When you copy the data that follows, reproduce every word exactly and leave out the images.

[Opening Recorded data section]

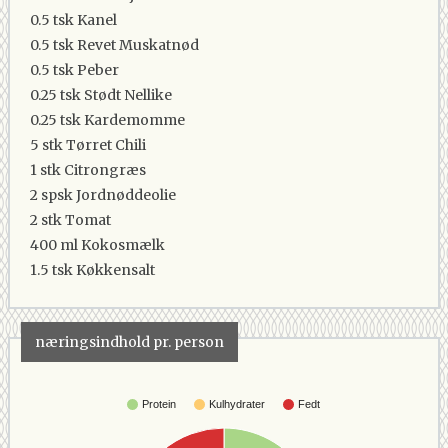
0.5 tsk
Kanel
0.5 tsk
Revet Muskatnød
0.5 tsk
Peber
0.25 tsk
Stødt Nellike
0.25 tsk
Kardemomme
5 stk
Tørret Chili
1 stk
Citrongræs
2 spsk
Jordnøddeolie
2 stk
Tomat
400 ml
Kokosmælk
1.5 tsk
Køkkensalt
næringsindhold pr. person
Protein
Kulhydrater
Fedt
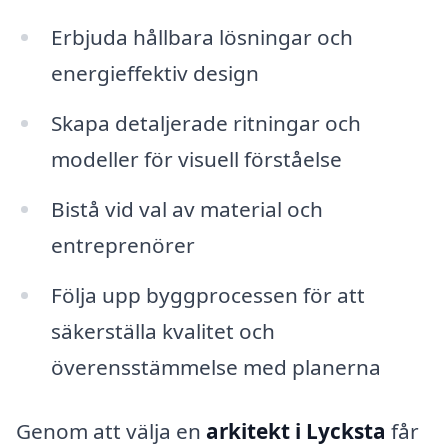
Erbjuda hållbara lösningar och
energieffektiv design
Skapa detaljerade ritningar och
modeller för visuell förståelse
Bistå vid val av material och
entreprenörer
Följa upp byggprocessen för att
säkerställa kvalitet och
överensstämmelse med planerna
Genom att välja en
arkitekt i Lycksta
får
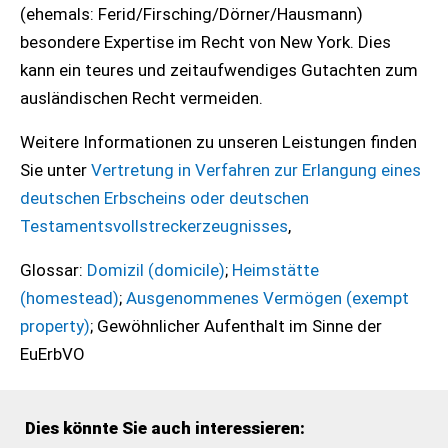
(ehemals: Ferid/Firsching/Dörner/Hausmann)
besondere Expertise im Recht von New York. Dies
kann ein teures und zeitaufwendiges Gutachten zum
ausländischen Recht vermeiden.
Weitere Informationen zu unseren Leistungen finden
Sie unter
Vertretung in Verfahren zur Erlangung eines
deutschen Erbscheins oder deutschen
Testamentsvollstreckerzeugnisses
,
Glossar:
Domizil (domicile)
;
Heimstätte
(homestead)
;
Ausgenommenes Vermögen (exempt
property)
; Gewöhnlicher Aufenthalt im Sinne der
EuErbVO
Dies könnte Sie auch interessieren:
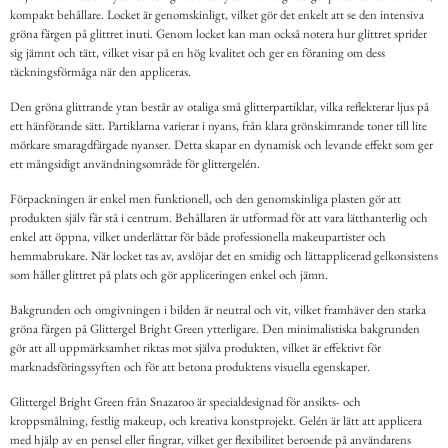
kompakt behållare. Locket är genomskinligt, vilket gör det enkelt att se den intensiva
gröna färgen på glittret inuti. Genom locket kan man också notera hur glittret sprider
sig jämnt och tätt, vilket visar på en hög kvalitet och ger en föraning om dess
täckningsförmåga när den appliceras.
Den gröna glittrande ytan består av otaliga små glitterpartiklar, vilka reflekterar ljus på
ett hänförande sätt. Partiklarna varierar i nyans, från klara grönskimrande toner till lite
mörkare smaragdfärgade nyanser. Detta skapar en dynamisk och levande effekt som ger
ett mångsidigt användningsområde för glittergelén.
Förpackningen är enkel men funktionell, och den genomskinliga plasten gör att
produkten själv får stå i centrum. Behållaren är utformad för att vara lätthanterlig och
enkel att öppna, vilket underlättar för både professionella makeupartister och
hemmabrukare. När locket tas av, avslöjar det en smidig och lättapplicerad gelkonsistens
som håller glittret på plats och gör appliceringen enkel och jämn.
Bakgrunden och omgivningen i bilden är neutral och vit, vilket framhäver den starka
gröna färgen på Glittergel Bright Green ytterligare. Den minimalistiska bakgrunden
gör att all uppmärksamhet riktas mot själva produkten, vilket är effektivt för
marknadsföringssyften och för att betona produktens visuella egenskaper.
Glittergel Bright Green från Snazaroo är specialdesignad för ansikts- och
kroppsmålning, festlig makeup, och kreativa konstprojekt. Gelén är lätt att applicera
med hjälp av en pensel eller fingrar, vilket ger flexibilitet beroende på användarens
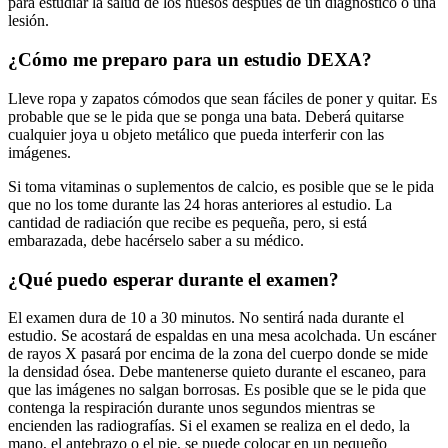
para estudiar la salud de los huesos después de un diagnóstico o una
lesión.
¿Cómo me preparo para un estudio DEXA?
Lleve ropa y zapatos cómodos que sean fáciles de poner y quitar. Es
probable que se le pida que se ponga una bata. Deberá quitarse
cualquier joya u objeto metálico que pueda interferir con las
imágenes.
Si toma vitaminas o suplementos de calcio, es posible que se le pida
que no los tome durante las 24 horas anteriores al estudio. La
cantidad de radiación que recibe es pequeña, pero, si está
embarazada, debe hacérselo saber a su médico.
¿Qué puedo esperar durante el examen?
El examen dura de 10 a 30 minutos. No sentirá nada durante el
estudio. Se acostará de espaldas en una mesa acolchada. Un escáner
de rayos X pasará por encima de la zona del cuerpo donde se mide
la densidad ósea. Debe mantenerse quieto durante el escaneo, para
que las imágenes no salgan borrosas. Es posible que se le pida que
contenga la respiración durante unos segundos mientras se
encienden las radiografías. Si el examen se realiza en el dedo, la
mano, el antebrazo o el pie, se puede colocar en un pequeño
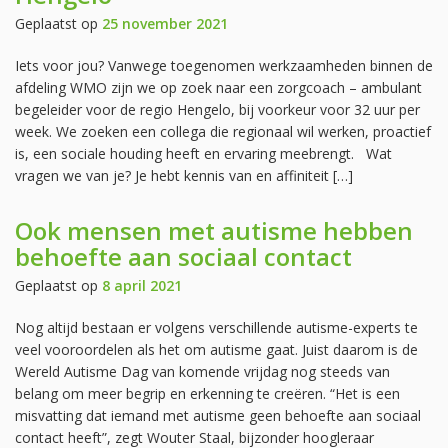
Geplaatst op
25 november 2021
Iets voor jou? Vanwege toegenomen werkzaamheden binnen de
afdeling WMO zijn we op zoek naar een zorgcoach – ambulant
begeleider voor de regio Hengelo, bij voorkeur voor 32 uur per
week. We zoeken een collega die regionaal wil werken, proactief
is, een sociale houding heeft en ervaring meebrengt. Wat
vragen we van je? Je hebt kennis van en affiniteit […]
Ook mensen met autisme hebben
behoefte aan sociaal contact
Geplaatst op
8 april 2021
Nog altijd bestaan er volgens verschillende autisme-experts te
veel vooroordelen als het om autisme gaat. Juist daarom is de
Wereld Autisme Dag van komende vrijdag nog steeds van
belang om meer begrip en erkenning te creëren. “Het is een
misvatting dat iemand met autisme geen behoefte aan sociaal
contact heeft”, zegt Wouter Staal, bijzonder hoogleraar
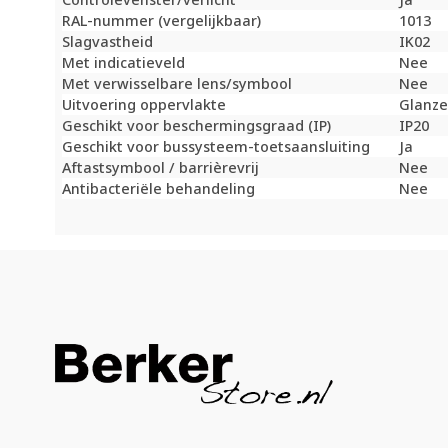
RAL-nummer (vergelijkbaar)
1013
Slagvastheid
IK02
Met indicatieveld
Nee
Met verwisselbare lens/symbool
Nee
Uitvoering oppervlakte
Glanz
Geschikt voor beschermingsgraad (IP)
IP20
Geschikt voor bussysteem-toetsaansluiting
Ja
Aftastsymbool / barrièrevrij
Nee
Antibacteriële behandeling
Nee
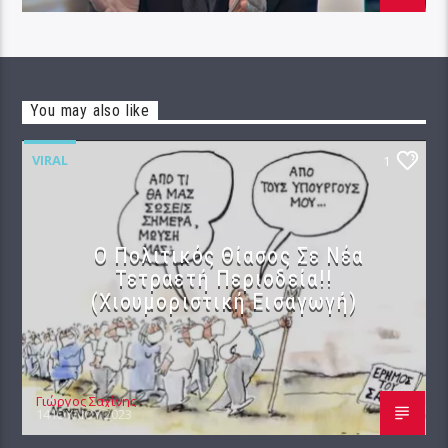
You may also like
VIRAL
1
Ο Πολιτικός Θίασος Σε Νέα
Τετραετή Περιοδεία!!
(Χιουμοριστική Εισαγωγή)
Γιώργος Σαχίνης
14 ΙΟΥΛΊΟΥ 2023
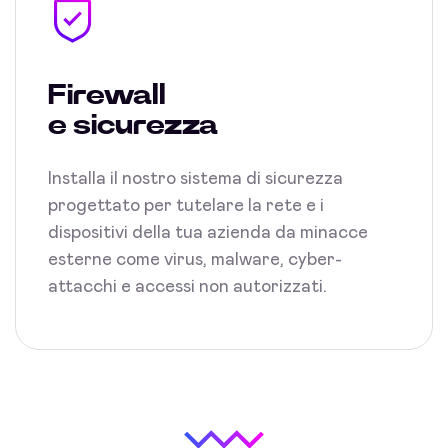
Firewall
e sicurezza
Installa il nostro sistema di sicurezza
progettato per tutelare la rete e i
dispositivi della tua azienda da minacce
esterne come virus, malware, cyber-
attacchi e accessi non autorizzati.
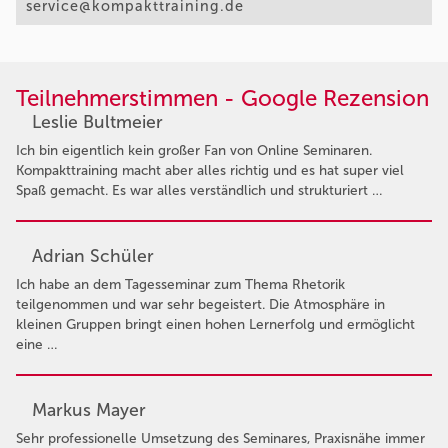
service@kompakttraining.de
Teilnehmerstimmen - Google Rezension
Leslie Bultmeier
Ich bin eigentlich kein großer Fan von Online Seminaren.
Kompakttraining macht aber alles richtig und es hat super viel
Spaß gemacht. Es war alles verständlich und strukturiert …
Adrian Schüler
Ich habe an dem Tagesseminar zum Thema Rhetorik
teilgenommen und war sehr begeistert. Die Atmosphäre in
kleinen Gruppen bringt einen hohen Lernerfolg und ermöglicht
eine …
Markus Mayer
Sehr professionelle Umsetzung des Seminares, Praxisnähe immer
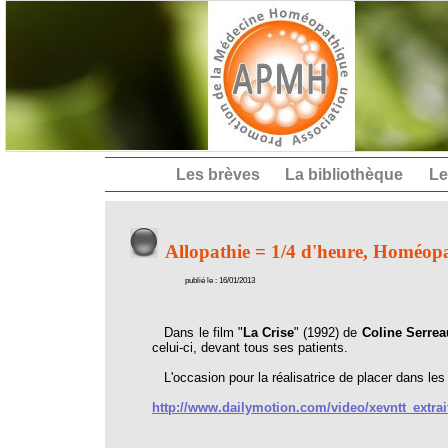
Les brèves
La bibliothèque
Le
Allopathie = 1/4 d'heure, Homéopat
publié le : 16/01/2013
Dans le film "
La Crise
" (1992) de
Coline Serrea
celui-ci, devant tous ses patients.
L'occasion pour la réalisatrice de placer dans le
http://www.dailymotion.com/video/xevntt_extrai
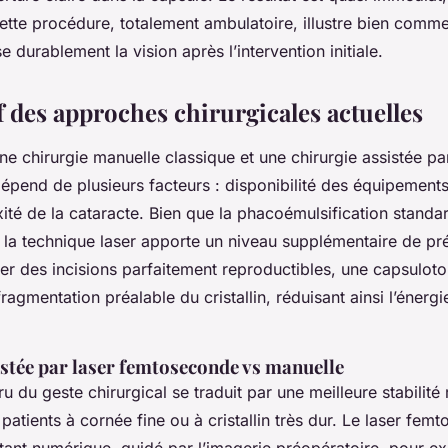
Cette procédure, totalement ambulatoire, illustre bien comm
e durablement la vision après l’intervention initiale.
 des approches chirurgicales actuelles
ne chirurgie manuelle classique et une chirurgie assistée pa
pend de plusieurs facteurs : disponibilité des équipements,
ité de la cataracte. Bien que la phacoémulsification standar
, la technique laser apporte un niveau supplémentaire de pré
er des incisions parfaitement reproductibles, une capsulotom
fragmentation préalable du cristallin, réduisant ainsi l’énerg
istée par laser femtoseconde vs manuelle
u du geste chirurgical se traduit par une meilleure stabilité 
 patients à cornée fine ou à cristallin très dur. Le laser fem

[Closing Recorded data section]

- **Answer box**
0.5 tsk
Kanel
0.5 tsk
Revet Muskatnød
0.5 tsk
Peber
0.25 tsk
Stødt Nellike
0.25 tsk
Kardemomme
5 stk
Tørret Chili
1 stk
Citrongræs
2 spsk
Jordnøddeolie
2 stk
Tomat
400 ml
Kokosmælk
1.5 tsk
Køkkensalt
næringsindhold pr. person
Protein
Kulhydrater
Fedt
Erbjuda hållbara lösningar och
energieffektiv design
Skapa detaljerade ritningar och
modeller för visuell förståelse
Bistå vid val av material och
entreprenörer
Följa upp byggprocessen för att
säkerställa kvalitet och
överensstämmelse med planerna
Genom att välja en
arkitekt i Lycksta
får
(ehemals: Ferid/Firsching/Dörner/Hausmann)
besondere Expertise im Recht von New York. Dies
kann ein teures und zeitaufwendiges Gutachten zum
ausländischen Recht vermeiden.
Weitere Informationen zu unseren Leistungen finden
Sie unter
Vertretung in Verfahren zur Erlangung eines
deutschen Erbscheins oder deutschen
Testamentsvollstreckerzeugnisses
,
Glossar:
Domizil (domicile)
;
Heimstätte
(homestead)
;
Ausgenommenes Vermögen (exempt
property)
; Gewöhnlicher Aufenthalt im Sinne der
EuErbVO
Dies könnte Sie auch interessieren:
kompakt behållare. Locket är genomskinligt, vilket gör det enkelt att se den intensiva
gröna färgen på glittret inuti. Genom locket kan man också notera hur glittret sprider
sig jämnt och tätt, vilket visar på en hög kvalitet och ger en föraning om dess
täckningsförmåga när den appliceras.
Den gröna glittrande ytan består av otaliga små glitterpartiklar, vilka reflekterar ljus på
ett hänförande sätt. Partiklarna varierar i nyans, från klara grönskimrande toner till lite
mörkare smaragdfärgade nyanser. Detta skapar en dynamisk och levande effekt som ger
ett mångsidigt användningsområde för glittergelén.
Förpackningen är enkel men funktionell, och den genomskinliga plasten gör att
produkten själv får stå i centrum. Behållaren är utformad för att vara lätthanterlig och
enkel att öppna, vilket underlättar för både professionella makeupartister och
hemmabrukare. När locket tas av, avslöjar det en smidig och lättapplicerad gelkonsistens
som håller glittret på plats och gör appliceringen enkel och jämn.
Bakgrunden och omgivningen i bilden är neutral och vit, vilket framhäver den starka
gröna färgen på Glittergel Bright Green ytterligare. Den minimalistiska bakgrunden
gör att all uppmärksamhet riktas mot själva produkten, vilket är effektivt för
marknadsföringssyften och för att betona produktens visuella egenskaper.
Glittergel Bright Green från Snazaroo är specialdesignad för ansikts- och
kroppsmålning, festlig makeup, och kreativa konstprojekt. Gelén är lätt att applicera
med hjälp av en pensel eller fingrar, vilket ger flexibilitet beroende på användarens
para estudiar la salud de los huesos después de un diagnóstico o una
lesión.
¿Cómo me preparo para un estudio DEXA?
Lleve ropa y zapatos cómodos que sean fáciles de poner y quitar. Es
probable que se le pida que se ponga una bata. Deberá quitarse
cualquier joya u objeto metálico que pueda interferir con las
imágenes.
Si toma vitaminas o suplementos de calcio, es posible que se le pida
que no los tome durante las 24 horas anteriores al estudio. La
cantidad de radiación que recibe es pequeña, pero, si está
embarazada, debe hacérselo saber a su médico.
¿Qué puedo esperar durante el examen?
El examen dura de 10 a 30 minutos. No sentirá nada durante el
estudio. Se acostará de espaldas en una mesa acolchada. Un escáner
de rayos X pasará por encima de la zona del cuerpo donde se mide
la densidad ósea. Debe mantenerse quieto durante el escaneo, para
que las imágenes no salgan borrosas. Es posible que se le pida que
contenga la respiración durante unos segundos mientras se
encienden las radiografías. Si el examen se realiza en el dedo, la
mano, el antebrazo o el pie, se puede colocar en un pequeño
Geplaatst op
25 november 2021
Iets voor jou? Vanwege toegenomen werkzaamheden binnen de
afdeling WMO zijn we op zoek naar een zorgcoach – ambulant
begeleider voor de regio Hengelo, bij voorkeur voor 32 uur per
week. We zoeken een collega die regionaal wil werken, proactief
is, een sociale houding heeft en ervaring meebrengt. Wat
vragen we van je? Je hebt kennis van en affiniteit […]
Ook mensen met autisme hebben
behoefte aan sociaal contact
Geplaatst op
8 april 2021
Nog altijd bestaan er volgens verschillende autisme-experts te
veel vooroordelen als het om autisme gaat. Juist daarom is de
Wereld Autisme Dag van komende vrijdag nog steeds van
belang om meer begrip en erkenning te creëren. “Het is een
misvatting dat iemand met autisme geen behoefte aan sociaal
contact heeft”, zegt Wouter Staal, bijzonder hoogleraar
RAL-nummer (vergelijkbaar)
1013
Slagvastheid
IK02
Met indicatieveld
Nee
Met verwisselbare lens/symbool
Nee
Uitvoering oppervlakte
Glanz
Geschikt voor beschermingsgraad (IP)
IP20
Geschikt voor bussysteem-toetsaansluiting
Ja
Aftastsymbool / barrièrevrij
Nee
Antibacteriële behandeling
Nee
You may also like
VIRAL
1
Ο Πολιτικός Θίασος Σε Νέα
Τετραετή Περιοδεία!!
(Χιουμοριστική Εισαγωγή)
Γιώργος Σαχίνης
14 ΙΟΥΛΊΟΥ 2023
Firewall
e sicurezza
Installa il nostro sistema di sicurezza
progettato per tutelare la rete e i
dispositivi della tua azienda da minacce
esterne come virus, malware, cyber-
attacchi e accessi non autorizzati.
service@kompakttraining.de
Teilnehmerstimmen - Google Rezension
Leslie Bultmeier
Ich bin eigentlich kein großer Fan von Online Seminaren.
Kompakttraining macht aber alles richtig und es hat super viel
Spaß gemacht. Es war alles verständlich und strukturiert …
Adrian Schüler
Ich habe an dem Tagesseminar zum Thema Rhetorik
teilgenommen und war sehr begeistert. Die Atmosphäre in
kleinen Gruppen bringt einen hohen Lernerfolg und ermöglicht
eine …
Markus Mayer
Sehr professionelle Umsetzung des Seminares, Praxisnähe immer
Les brèves
La bibliothèque
Le
Allopathie = 1/4 d'heure, Homéopat
publié le : 16/01/2013
Dans le film "
La Crise
" (1992) de
Coline Serrea
celui-ci, devant tous ses patients.
L'occasion pour la réalisatrice de placer dans le
http://www.dailymotion.com/video/xevntt_extrai
Cette procédure, totalement ambulatoire, illustre bien comm
e durablement la vision après l’intervention initiale.
 des approches chirurgicales actuelles
ne chirurgie manuelle classique et une chirurgie assistée pa
pend de plusieurs facteurs : disponibilité des équipements,
ité de la cataracte. Bien que la phacoémulsification standar
, la technique laser apporte un niveau supplémentaire de pré
er des incisions parfaitement reproductibles, une capsulotom
fragmentation préalable du cristallin, réduisant ainsi l’énerg
istée par laser femtoseconde vs manuelle
u du geste chirurgical se traduit par une meilleure stabilité 
 patients à cornée fine ou à cristallin très dur. Le laser fem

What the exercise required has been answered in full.